We are in the midst of Red Flag June. On three consecutive session days, the Court has reversed old doctrine--and in the process, placed red precedential flags on many decisions. On Thursday, Bruen red-flagged dozens circuit decisions that followed the two-step approach for Second Amendment cases. On Friday, Dobbs red-flagged Roe, Casey, and countless other abortion cases. And today, Monday, Kennedy v. Beremerton School District red-flagged Lemon v. Kurtzman, and decades of precedents that relied on the infamous test.
Justice Gorsuch's majority opinion does not overrule Lemon in so many words, but the import of the ruling is clear--follow Town of Greece, not Lemon.
What the District and the Ninth Circuit overlooked, however, is that the "shortcomings" associated with this "ambitiou[s]," abstract, and ahistorical approach to the Establishment Clause became so "apparent" that this Court long ago abandoned Lemon and its endorsement test offshoot. American Legion; see also Town of Greece v. Galloway (2014) . . .
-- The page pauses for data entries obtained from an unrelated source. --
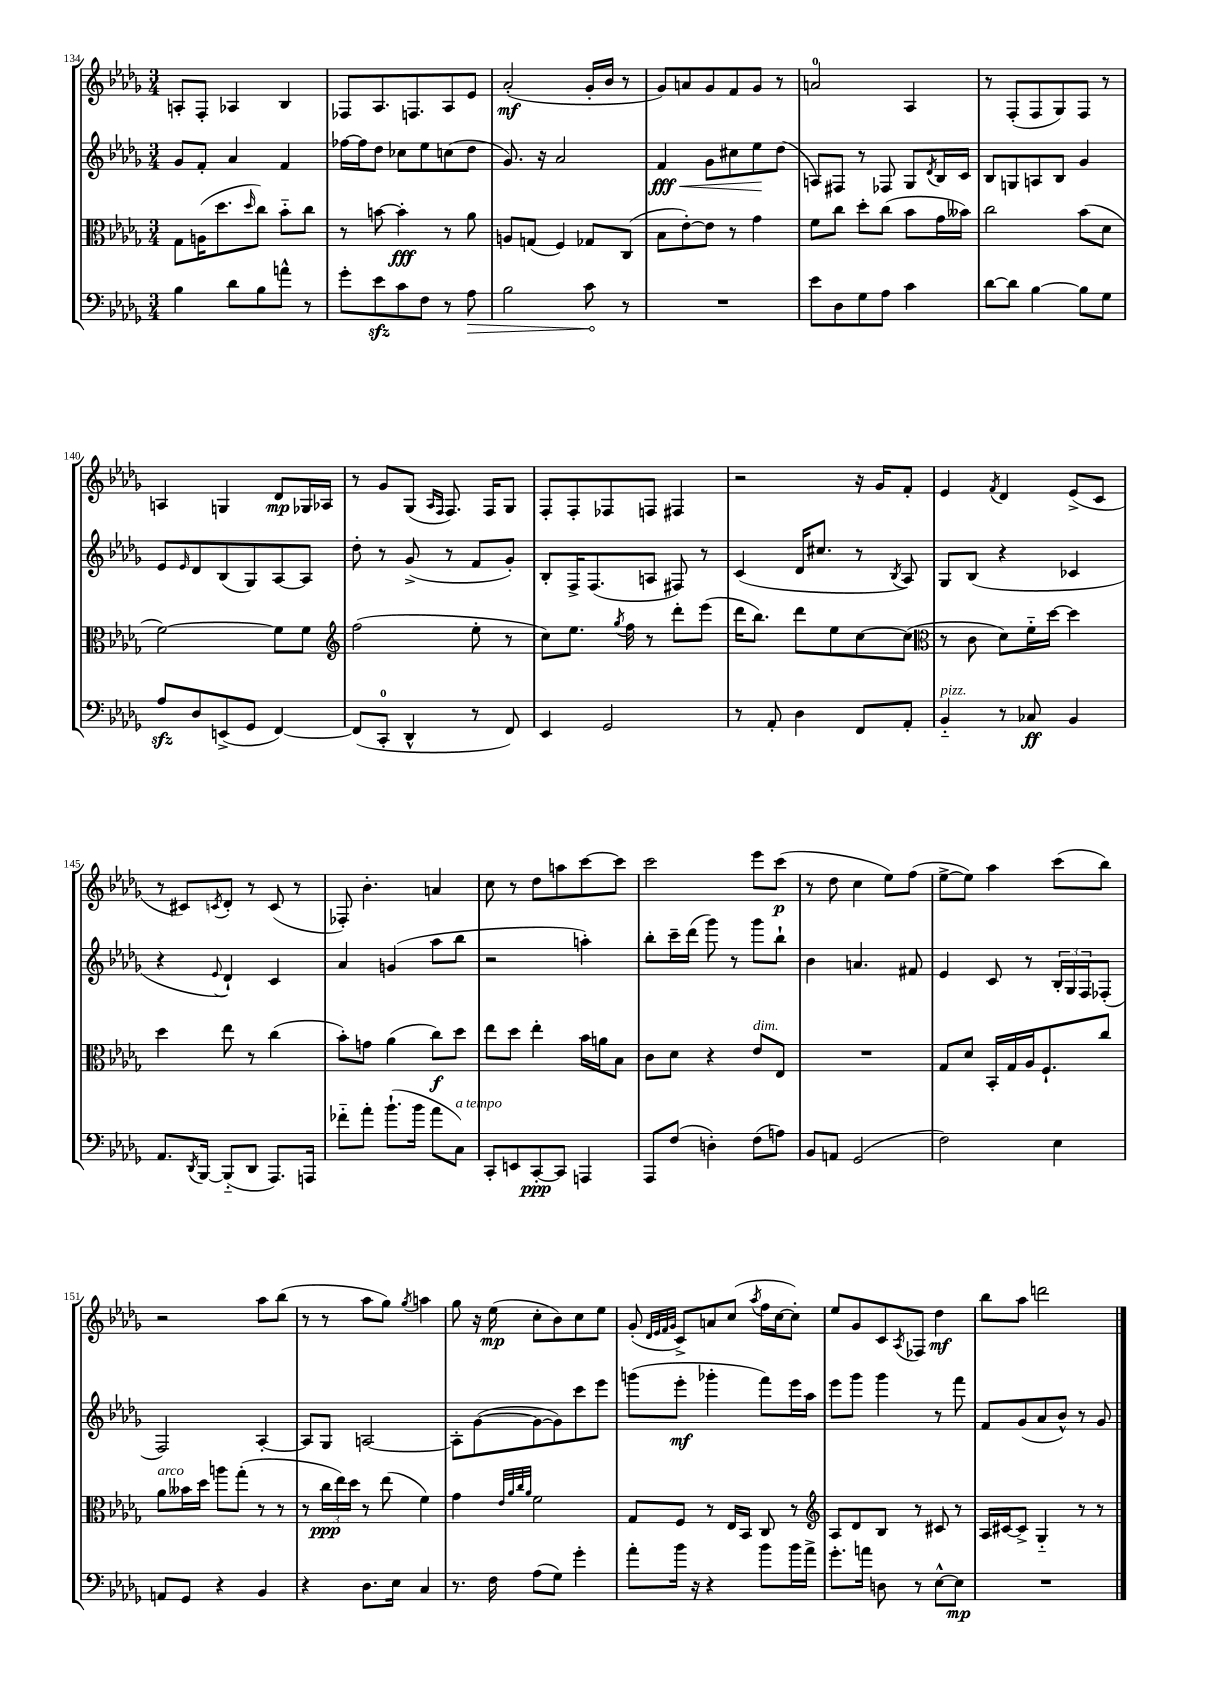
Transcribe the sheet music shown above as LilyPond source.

<<
\new StaffGroup <<
\new Staff = "s0" {
    \clef treble \key des \major \numericTimeSignature \time 3/4
    a8-. f8-. aes4 bes4 |
    fes8 aes8. f8. aes8 ees'8 |
    aes'2-.\mf( ges'16-. bes'16 r8 |
    ges'8) a'8 ges'8 f'8 ges'8 r8 |
    a'2-0 aes4 |
    r8 f8-.( f8 ges8) f8 r8 |
    a4 g4 des'8\mp ges16 aes16 |
    r8 ges'8 ges8( \grace { aes16 f16 } f8.) f16 ges8 |
    f8-. f8-. fes8 f8 fis4 |
    r2 r16 ges'16 f'8-. |
    ees'4 \acciaccatura { f'8 } des'4 ees'8->( c'8 |
    r8 cis'8) \acciaccatura { c'8 } des'8-. r8 c'8( r8 |
    fes8-.) bes'4.-. a'4 |
    c''8 r8 des''8 a''8 c'''8~ c'''8 |
    c'''2 ees'''8 c'''8\p( |
    r8 des''8 c''4 ees''8) f''8( |
    ees''8~-> ees''8) aes''4 c'''8( bes''8) |
    r2 aes''8 bes''8( |
    r8 r8 aes''8 ges''8) \acciaccatura { ges''8 } a''4 |
    ges''8 r16 ees''16\mp( c''8-. bes'8) c''8 ees''8 |
    ges'8-.( \grace { des'32 ees'32 f'32 ges'32 } c'8->) a'8 c''8( \acciaccatura { aes''8 } f''16 c''16~ c''8-.) |
    ees''8 ges'8 c'8 \acciaccatura { aes8 } fes8 des''4\mf |
    bes''8 aes''8 d'''2 \bar "|." |
}
\new Staff = "s1" {
    \clef treble \key des \major \numericTimeSignature \time 3/4
    ges'8 f'8-. aes'4 f'4 |
    fes''16~ fes''16 des''8 ces''8 ees''8 c''8( des''8 |
    ges'8.) r16 aes'2 |
    f'4\fff\< ges'8 cis''8 ees''8\! des''8( |
    a8) fis8 r8 fes8 ges8 \acciaccatura { des'8 } bes16 c'16 |
    bes8 g8 a8 bes8 ges'4 |
    ees'8 \grace { ees'16 } des'8 bes8( ges8) aes8~ aes8 |
    des''8-. r8 ges'8->( r8 f'8 ges'8-.) |
    bes8-. f16-> f8.( a8 fis8) r8 |
    c'4( des'16 cis''8. r8 \acciaccatura { bes8 } aes8) |
    ges8 bes8( r4 ces'4 |
    r4 \appoggiatura { ees'8 } des'4-!) c'4 |
    aes'4 g'4( aes''8 bes''8 |
    r2 a''4-.) |
    bes''8-. c'''16-- des'''16( ges'''8) r8 ges'''8 bes''8-! |
    bes'4 a'4. fis'8 |
    ees'4 c'8 r8 \tuplet 3/2 { bes16-. ges16 f16 } fes8-.( |
    f2) aes4~-. |
    aes8 ges8 a2~ |
    a8-. ges'8~( ges'8~ ges'8) c'''8 ees'''8 |
    g'''8( ees'''8-.\mf ges'''4-. f'''8) ees'''16 aes''16 |
    ees'''8 ges'''8 ges'''4 r8 f'''8 |
    f'8 ges'8( aes'8 bes'8-^) r8 ges'8 \bar "|." |
}
\new Staff = "s2" {
    \clef alto \key des \major \numericTimeSignature \time 3/4
    ges8 a16( des''8. \grace { des''16 } c''8) bes'8-_ c''8 |
    r8 b'8~ b'4-.\fff r8 aes'8 |
    a8 g8( f4) ges8 c8( |
    bes8 ees'8~-.) ees'8 r8 ges'4 |
    f'8 c''8 des''8-. c''8( bes'8 ges'16 beses'16) |
    c''2 bes'8( des'8 |
    f'2~) f'8 f'8 |
    \clef treble f''2( ees''8-. r8 |
    c''8) ees''8. \acciaccatura { ges''8 } f''16 r8 des'''8-. ees'''8( |
    des'''16 bes''8.) des'''8 ees''8 c''8~ c''8( |
    \clef alto r8 c'8 des'8) f'16-_ des''16~ des''4 |
    des''4 ees''8 r8 c''4( |
    bes'8-.) g'8 aes'4( c''8\f) des''8 |
    ees''8 des''8 ees''4-. bes'16 a'16 bes8 |
    c'8 des'8 r4 ees'8^\markup { \italic "dim." } ees8 |
    R2. |
    ges8 des'8 bes,16-. ges16 aes16 f8.-! c''8 |
    aes'8^\markup { \italic "arco" } beses'16 des''16 a''8 ges''8-.( r8 r8 |
    r8 \tuplet 3/2 { c''16\ppp ees''16) des''16 } r8 ees''8( f'4) |
    ges'4 \grace { ees'32 aes'32 c''32 aes'32 } f'2 |
    ges8 f8 r8 ees16 bes,16 c8 r8 |
    \clef treble aes8 des'8 bes8 r8 cis'8 r8 |
    aes16 cis'16~ cis'8-> ges4-_ r8 r8 \bar "|." |
}
\new Staff = "s3" {
    \clef bass \key des \major \numericTimeSignature \time 3/4
    bes4 des'8 bes8 a'8-^ r8 |
    ges'8-. ees'8\sfz c'8 f8 r8 \once \override Hairpin.circled-tip = ##t aes8\> |
    bes2 c'8\! r8 |
    R2. |
    ees'8 des8 ges8 aes8 c'4 |
    des'8~ des'8 bes4~ bes8 ges8 |
    aes8\sfz des8 e,8->( ges,8 f,4~) |
    f,8( c,8-0-. des,4-^ r8 f,8) |
    ees,4 ges,2 |
    r8 aes,8-. des4 f,8 aes,8-. |
    bes,4-_^\markup { \italic "pizz." } r8 ces8\ff bes,4 |
    aes,8. \acciaccatura { des,8 } bes,,16~ bes,,8-_( des,8 aes,,8.) a,,16 |
    fes'8-_ aes'8-. bes'8.-!( bes'16 aes'8 c8^\markup { \italic "a tempo" }) |
    c,8-. e,8 c,8~-.\ppp c,8 a,,4 |
    aes,,8 f8( d4-.) f8( a8) |
    bes,8 a,8 ges,2( |
    f2) ees4 |
    a,8 ges,8 r4 bes,4 |
    r4 des8. ees16 c4 |
    r8. f16 aes8( ges8) ges'4-. |
    aes'8-. bes'16 r16 r4 bes'8 bes'16 aes'16-> |
    ges'8.-. a'16 d8 r8 ees8~-^ ees8\mp |
    R2. \bar "|." |
}
>>
>>
\layout { \context { \Score currentBarNumber = #134 } }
In place of Lemon and the endorsement test, this Court has instructed that the Establishment Clause must be interpreted by "'reference to historical practices and understandings.'" Town of Greece.
Justice Sotomayor's dissent states the issue directly:
Today's decision goes beyond merely misreading the record. The Court overrules Lemon v. Kurtzman, 403 U. S. 602 (1971), and calls into question decades of subsequent precedents that it deems "offshoot[s]" of that decision.
Finally, at long last, Lemon has been interred. It is fitting to quote from Justice Scalia's Lamb's Chapel concurrence:
As to the Court's invocation of the Lemon test: Like some ghoul in a late night horror movie that repeatedly sits up in its grave and shuffles abroad, after being repeatedly killed and buried, Lemon stalks our Establishment Clause jurisprudence once again, frightening the little children and school attorneys of Center Moriches Union Free School District. Its most recent burial, only last Term, was, to be sure, not fully six feet under: our decision in Lee v. Weisman, conspicuously avoided using the supposed "test" but also declined the invitation to repudiate it. Over the years, however, no fewer than five of the currently sitting Justices have, in their own opinions, personally driven pencils through the creature's heart (the author of today's opinion repeatedly), and a sixth has joined an opinion doing so. The secret of the Lemon test's survival, I think, is that it is so easy to kill. It is there to scare us (and our audience) when we wish it to do so, but we can command it to return to the tomb at will. See, e.g., Lynch v. Donnelly (1984). When we wish to strike down a practice it forbids, we invoke it, see, e. g., Aguilar v. Felton, (1985); when we wish to uphold a practice it forbids, we ignore it entirely, see Marsh v. Chambers (1983). Sometimes, we take a middle course, calling its three prongs "no more than helpful signposts," Hunt v. McNair (1973). Such a docile and useful monster is worth keeping around, at least in a somnolent state; one never knows when one might need him.
Justice Gorsuch has stabbed the final pencil into the Lemon Test.
I have to imagine Justice Scalia is smiling from up high.